▶ _Data from a source_:
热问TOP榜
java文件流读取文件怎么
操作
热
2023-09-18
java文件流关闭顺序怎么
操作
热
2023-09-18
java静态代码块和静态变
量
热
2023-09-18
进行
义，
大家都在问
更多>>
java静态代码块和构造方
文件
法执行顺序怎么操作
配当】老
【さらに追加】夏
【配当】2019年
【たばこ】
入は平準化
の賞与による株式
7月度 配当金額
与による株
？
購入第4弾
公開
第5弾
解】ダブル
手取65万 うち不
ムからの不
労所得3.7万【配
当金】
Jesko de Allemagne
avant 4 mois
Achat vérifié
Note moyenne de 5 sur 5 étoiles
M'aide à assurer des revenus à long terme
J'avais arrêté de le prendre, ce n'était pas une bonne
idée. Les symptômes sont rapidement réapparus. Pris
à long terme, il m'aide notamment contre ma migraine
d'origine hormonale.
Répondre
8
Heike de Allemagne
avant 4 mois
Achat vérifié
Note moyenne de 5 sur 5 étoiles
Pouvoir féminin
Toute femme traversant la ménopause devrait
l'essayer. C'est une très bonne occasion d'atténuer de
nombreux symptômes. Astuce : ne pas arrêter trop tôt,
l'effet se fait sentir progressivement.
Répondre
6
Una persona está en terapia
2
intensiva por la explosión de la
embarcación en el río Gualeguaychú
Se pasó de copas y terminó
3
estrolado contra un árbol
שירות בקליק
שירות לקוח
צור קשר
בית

--

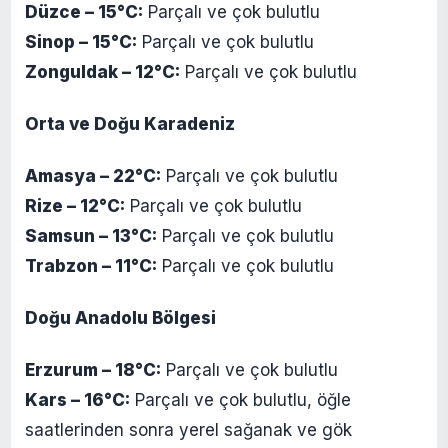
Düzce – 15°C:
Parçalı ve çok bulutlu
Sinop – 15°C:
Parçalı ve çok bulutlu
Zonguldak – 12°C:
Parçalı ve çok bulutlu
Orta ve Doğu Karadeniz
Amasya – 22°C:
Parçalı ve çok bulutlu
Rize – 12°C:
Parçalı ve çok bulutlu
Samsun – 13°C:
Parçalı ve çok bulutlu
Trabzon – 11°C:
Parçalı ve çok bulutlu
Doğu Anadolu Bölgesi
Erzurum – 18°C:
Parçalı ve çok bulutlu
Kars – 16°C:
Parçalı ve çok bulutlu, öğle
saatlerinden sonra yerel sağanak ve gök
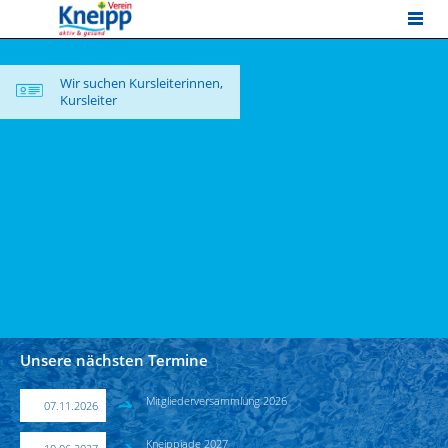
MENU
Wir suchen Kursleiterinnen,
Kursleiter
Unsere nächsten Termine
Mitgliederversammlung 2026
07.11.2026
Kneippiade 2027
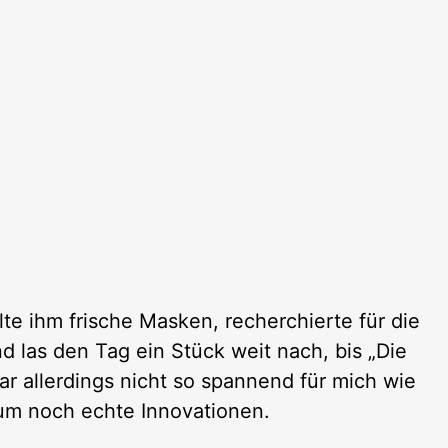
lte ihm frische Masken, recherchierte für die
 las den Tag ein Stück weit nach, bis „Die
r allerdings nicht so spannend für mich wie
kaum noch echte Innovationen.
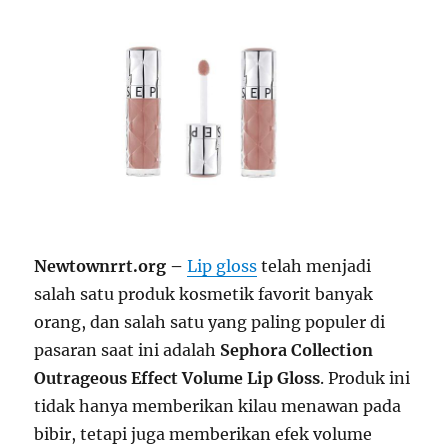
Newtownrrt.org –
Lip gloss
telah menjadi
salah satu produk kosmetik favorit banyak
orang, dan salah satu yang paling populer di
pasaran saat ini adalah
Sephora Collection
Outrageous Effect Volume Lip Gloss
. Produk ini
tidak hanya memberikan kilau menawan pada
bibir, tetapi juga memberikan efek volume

▶ _Assignment_: Return the lines of the data above, starting with the line containing "Newtownrrt.org –" and going on through the line containing "tidak hanya memberikan kilau menawan pada", reproducing each line without any change.

▶ _Solution for this exercise_:
Newtownrrt.org –
Lip gloss
telah menjadi
salah satu produk kosmetik favorit banyak
orang, dan salah satu yang paling populer di
pasaran saat ini adalah
Sephora Collection
Outrageous Effect Volume Lip Gloss
. Produk ini
tidak hanya memberikan kilau menawan pada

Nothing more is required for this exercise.